There are examples of vocational school success, as Symonds points out. In Massachusetts, students who attend vocational schools are now scoring higher on the MCAS and graduating at a higher rate than their peers in traditional high schools.
“These schools work because we didn’t create them as a second-best option,” he said. “Some of these schools have waiting lists.”
And of course, Europe has long made vocational training an option for students. American criticisms of the European system — namely, that it “tracks” students at a young age, based on their abilities — obscure the fact that it works, said Schwartz, who has worked with the Organization for Economic Cooperation and Development (OECD) on two studies comparing countries’ educational systems. European nations are outscoring America on international standardized tests, and employment rates for young people are higher.
In Northern European countries, Schwartz said, 40 to 70 percent of students opt for vocational education over a college-prep curriculum. Even in Finland, a less socially stratified country that outlawed tracking in the 1990s, 43 percent of students choose vocational training.
“We’ve relied on one institution, our higher education system, to get kids from high school into the workplace,” Schwartz said. “These other countries have built a parallel system, and I would argue that’s something we should be paying attention to. We have no serious alternative strategy.”
Reactions to “Pathways,” which was released Feb. 1, have been mixed but rarely muted. A Washington Post education columnist called it “dreamy nonsense”; NPR’s “On Point” devoted an hour to the report.
“The first few emails I got were negative — people accusing us of trying to deny college to disadvantaged students,” Ferguson said. “That was quickly eclipsed by people really thanking us for raising the issue. The college-for-all movement has been so strong that people who think we need more than just college for all have been afraid to speak up.”

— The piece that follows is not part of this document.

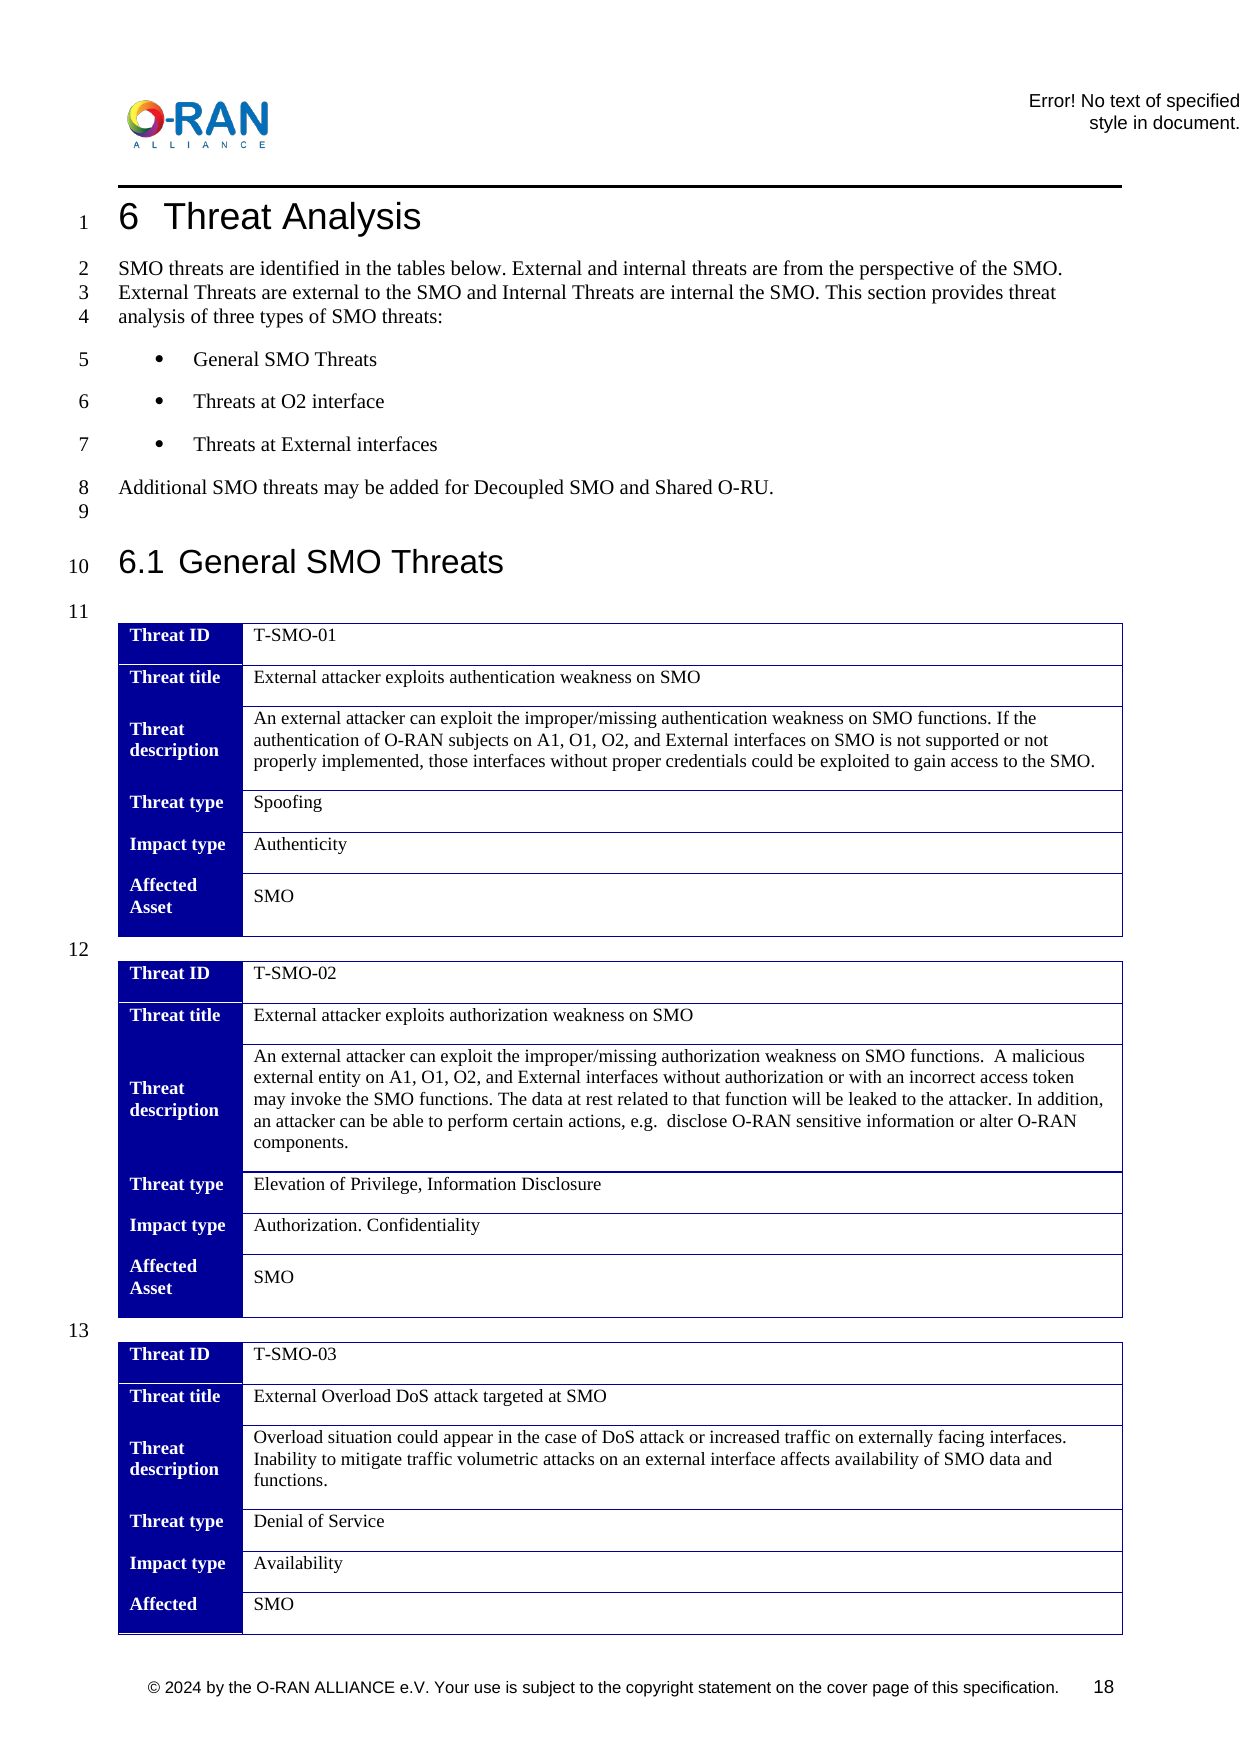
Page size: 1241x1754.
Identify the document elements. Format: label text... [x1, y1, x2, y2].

Symonds has received invitations from 18 states to address local school districts, community college presidents, state legislatures, and other groups, from as far away as Alaska and Hawaii.
Even the White House has paid attention. President Obama has long made improving community colleges, which provide the bulk of America’s technical training, a pillar of his higher education policy. But the administration is now considering the importance of career and technical education at the high-school level in preparing students for jobs.

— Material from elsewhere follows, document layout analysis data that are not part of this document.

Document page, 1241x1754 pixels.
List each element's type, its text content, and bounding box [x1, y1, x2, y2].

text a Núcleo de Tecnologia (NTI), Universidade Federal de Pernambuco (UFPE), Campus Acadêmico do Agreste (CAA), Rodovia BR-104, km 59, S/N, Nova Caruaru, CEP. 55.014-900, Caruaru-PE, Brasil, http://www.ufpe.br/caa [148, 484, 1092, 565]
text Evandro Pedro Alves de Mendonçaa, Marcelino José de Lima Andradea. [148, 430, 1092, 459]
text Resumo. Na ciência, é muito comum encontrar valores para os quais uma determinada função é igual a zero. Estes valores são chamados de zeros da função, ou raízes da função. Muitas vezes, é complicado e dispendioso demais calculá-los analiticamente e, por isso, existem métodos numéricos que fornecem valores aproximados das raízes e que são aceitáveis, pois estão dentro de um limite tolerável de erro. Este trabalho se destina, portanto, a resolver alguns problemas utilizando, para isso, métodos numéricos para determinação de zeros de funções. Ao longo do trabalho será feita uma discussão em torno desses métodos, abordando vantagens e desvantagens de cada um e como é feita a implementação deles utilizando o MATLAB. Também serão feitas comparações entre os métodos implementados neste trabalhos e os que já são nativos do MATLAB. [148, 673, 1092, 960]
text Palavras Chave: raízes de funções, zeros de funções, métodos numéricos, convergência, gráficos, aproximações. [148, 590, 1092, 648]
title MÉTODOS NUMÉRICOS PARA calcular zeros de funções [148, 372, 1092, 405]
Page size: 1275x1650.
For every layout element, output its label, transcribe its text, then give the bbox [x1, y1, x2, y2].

Arne Duncan, Obama’s secretary of education, called the report “absolutely pressing,” and the newly formed White House Council for Community Solutions has asked for a briefing on “Pathways.” In fact, when President Obama came to Boston last month he made a visit to TechBoston Academy, a high-performing pilot school for at-risk students that offers its students vocational training for careers in technology.
But to Ferguson, director of the Achievement Gap Initiative at Harvard, promoting alternative educational paths is more than just smart policy. It should be a “social movement,” he said, to help students from all backgrounds succeed in work and life, especially poor minority students — a rapidly growing population that is most frequently left behind in traditional high schools.
“We’ve got to persuade people across society that unless we pay more attention to adolescence, we’re headed toward having a fragmented society that is divided by race and social class,” Ferguson said. “We don’t claim to know how to fix everything in the report. But we’re already in trouble, and if we don’t do something, things are only going to get worse.”